Stored items:
=-=-=
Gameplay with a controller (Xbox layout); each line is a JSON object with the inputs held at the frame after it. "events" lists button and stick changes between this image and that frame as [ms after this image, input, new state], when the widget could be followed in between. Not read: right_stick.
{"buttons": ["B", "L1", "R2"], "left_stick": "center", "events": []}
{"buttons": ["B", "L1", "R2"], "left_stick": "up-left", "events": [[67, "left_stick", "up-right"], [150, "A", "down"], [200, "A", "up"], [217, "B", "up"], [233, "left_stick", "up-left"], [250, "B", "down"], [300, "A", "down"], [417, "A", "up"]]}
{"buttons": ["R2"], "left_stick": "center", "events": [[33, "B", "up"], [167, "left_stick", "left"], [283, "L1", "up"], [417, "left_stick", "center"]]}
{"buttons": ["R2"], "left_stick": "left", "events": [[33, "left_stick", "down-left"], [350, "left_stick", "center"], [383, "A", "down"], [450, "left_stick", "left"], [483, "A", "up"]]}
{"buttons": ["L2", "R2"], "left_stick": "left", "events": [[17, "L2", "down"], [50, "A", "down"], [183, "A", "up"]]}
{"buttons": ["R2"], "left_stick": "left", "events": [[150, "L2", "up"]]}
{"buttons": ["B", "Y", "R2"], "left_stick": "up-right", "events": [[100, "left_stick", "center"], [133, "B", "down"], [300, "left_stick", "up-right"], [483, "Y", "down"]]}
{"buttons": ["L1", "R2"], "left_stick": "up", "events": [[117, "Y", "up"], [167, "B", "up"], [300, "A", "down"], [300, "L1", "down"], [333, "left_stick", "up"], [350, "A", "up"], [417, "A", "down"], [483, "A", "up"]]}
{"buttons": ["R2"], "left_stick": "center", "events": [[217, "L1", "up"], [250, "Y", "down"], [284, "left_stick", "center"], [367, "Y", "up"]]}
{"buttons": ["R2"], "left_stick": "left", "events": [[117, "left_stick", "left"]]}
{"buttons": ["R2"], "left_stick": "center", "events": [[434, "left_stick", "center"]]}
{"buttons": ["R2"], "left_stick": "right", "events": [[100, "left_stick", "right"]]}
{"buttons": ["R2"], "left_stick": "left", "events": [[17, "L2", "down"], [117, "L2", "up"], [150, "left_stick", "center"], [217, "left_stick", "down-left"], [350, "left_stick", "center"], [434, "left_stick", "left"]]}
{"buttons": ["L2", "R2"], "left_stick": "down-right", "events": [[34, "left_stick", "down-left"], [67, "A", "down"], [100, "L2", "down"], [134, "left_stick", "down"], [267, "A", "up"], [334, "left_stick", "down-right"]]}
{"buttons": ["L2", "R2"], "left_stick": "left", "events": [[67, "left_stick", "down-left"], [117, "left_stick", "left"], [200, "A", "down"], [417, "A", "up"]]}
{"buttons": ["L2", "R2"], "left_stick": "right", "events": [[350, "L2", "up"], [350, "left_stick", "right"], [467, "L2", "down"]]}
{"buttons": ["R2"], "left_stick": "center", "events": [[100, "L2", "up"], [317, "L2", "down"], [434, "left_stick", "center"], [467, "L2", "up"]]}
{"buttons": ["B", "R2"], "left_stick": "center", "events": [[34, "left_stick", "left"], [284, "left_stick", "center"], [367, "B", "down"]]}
=-=-=
TASK: Could you output every entry above exactly as it stands?

SOLUTION FOR THIS TASK:
Gameplay with a controller (Xbox layout); each line is a JSON object with the inputs held at the frame after it. "events" lists button and stick changes between this image and that frame as [ms after this image, input, new state], when the widget could be followed in between. Not read: right_stick.
{"buttons": ["B", "L1", "R2"], "left_stick": "center", "events": []}
{"buttons": ["B", "L1", "R2"], "left_stick": "up-left", "events": [[67, "left_stick", "up-right"], [150, "A", "down"], [200, "A", "up"], [217, "B", "up"], [233, "left_stick", "up-left"], [250, "B", "down"], [300, "A", "down"], [417, "A", "up"]]}
{"buttons": ["R2"], "left_stick": "center", "events": [[33, "B", "up"], [167, "left_stick", "left"], [283, "L1", "up"], [417, "left_stick", "center"]]}
{"buttons": ["R2"], "left_stick": "left", "events": [[33, "left_stick", "down-left"], [350, "left_stick", "center"], [383, "A", "down"], [450, "left_stick", "left"], [483, "A", "up"]]}
{"buttons": ["L2", "R2"], "left_stick": "left", "events": [[17, "L2", "down"], [50, "A", "down"], [183, "A", "up"]]}
{"buttons": ["R2"], "left_stick": "left", "events": [[150, "L2", "up"]]}
{"buttons": ["B", "Y", "R2"], "left_stick": "up-right", "events": [[100, "left_stick", "center"], [133, "B", "down"], [300, "left_stick", "up-right"], [483, "Y", "down"]]}
{"buttons": ["L1", "R2"], "left_stick": "up", "events": [[117, "Y", "up"], [167, "B", "up"], [300, "A", "down"], [300, "L1", "down"], [333, "left_stick", "up"], [350, "A", "up"], [417, "A", "down"], [483, "A", "up"]]}
{"buttons": ["R2"], "left_stick": "center", "events": [[217, "L1", "up"], [250, "Y", "down"], [284, "left_stick", "center"], [367, "Y", "up"]]}
{"buttons": ["R2"], "left_stick": "left", "events": [[117, "left_stick", "left"]]}
{"buttons": ["R2"], "left_stick": "center", "events": [[434, "left_stick", "center"]]}
{"buttons": ["R2"], "left_stick": "right", "events": [[100, "left_stick", "right"]]}
{"buttons": ["R2"], "left_stick": "left", "events": [[17, "L2", "down"], [117, "L2", "up"], [150, "left_stick", "center"], [217, "left_stick", "down-left"], [350, "left_stick", "center"], [434, "left_stick", "left"]]}
{"buttons": ["L2", "R2"], "left_stick": "down-right", "events": [[34, "left_stick", "down-left"], [67, "A", "down"], [100, "L2", "down"], [134, "left_stick", "down"], [267, "A", "up"], [334, "left_stick", "down-right"]]}
{"buttons": ["L2", "R2"], "left_stick": "left", "events": [[67, "left_stick", "down-left"], [117, "left_stick", "left"], [200, "A", "down"], [417, "A", "up"]]}
{"buttons": ["L2", "R2"], "left_stick": "right", "events": [[350, "L2", "up"], [350, "left_stick", "right"], [467, "L2", "down"]]}
{"buttons": ["R2"], "left_stick": "center", "events": [[100, "L2", "up"], [317, "L2", "down"], [434, "left_stick", "center"], [467, "L2", "up"]]}
{"buttons": ["B", "R2"], "left_stick": "center", "events": [[34, "left_stick", "left"], [284, "left_stick", "center"], [367, "B", "down"]]}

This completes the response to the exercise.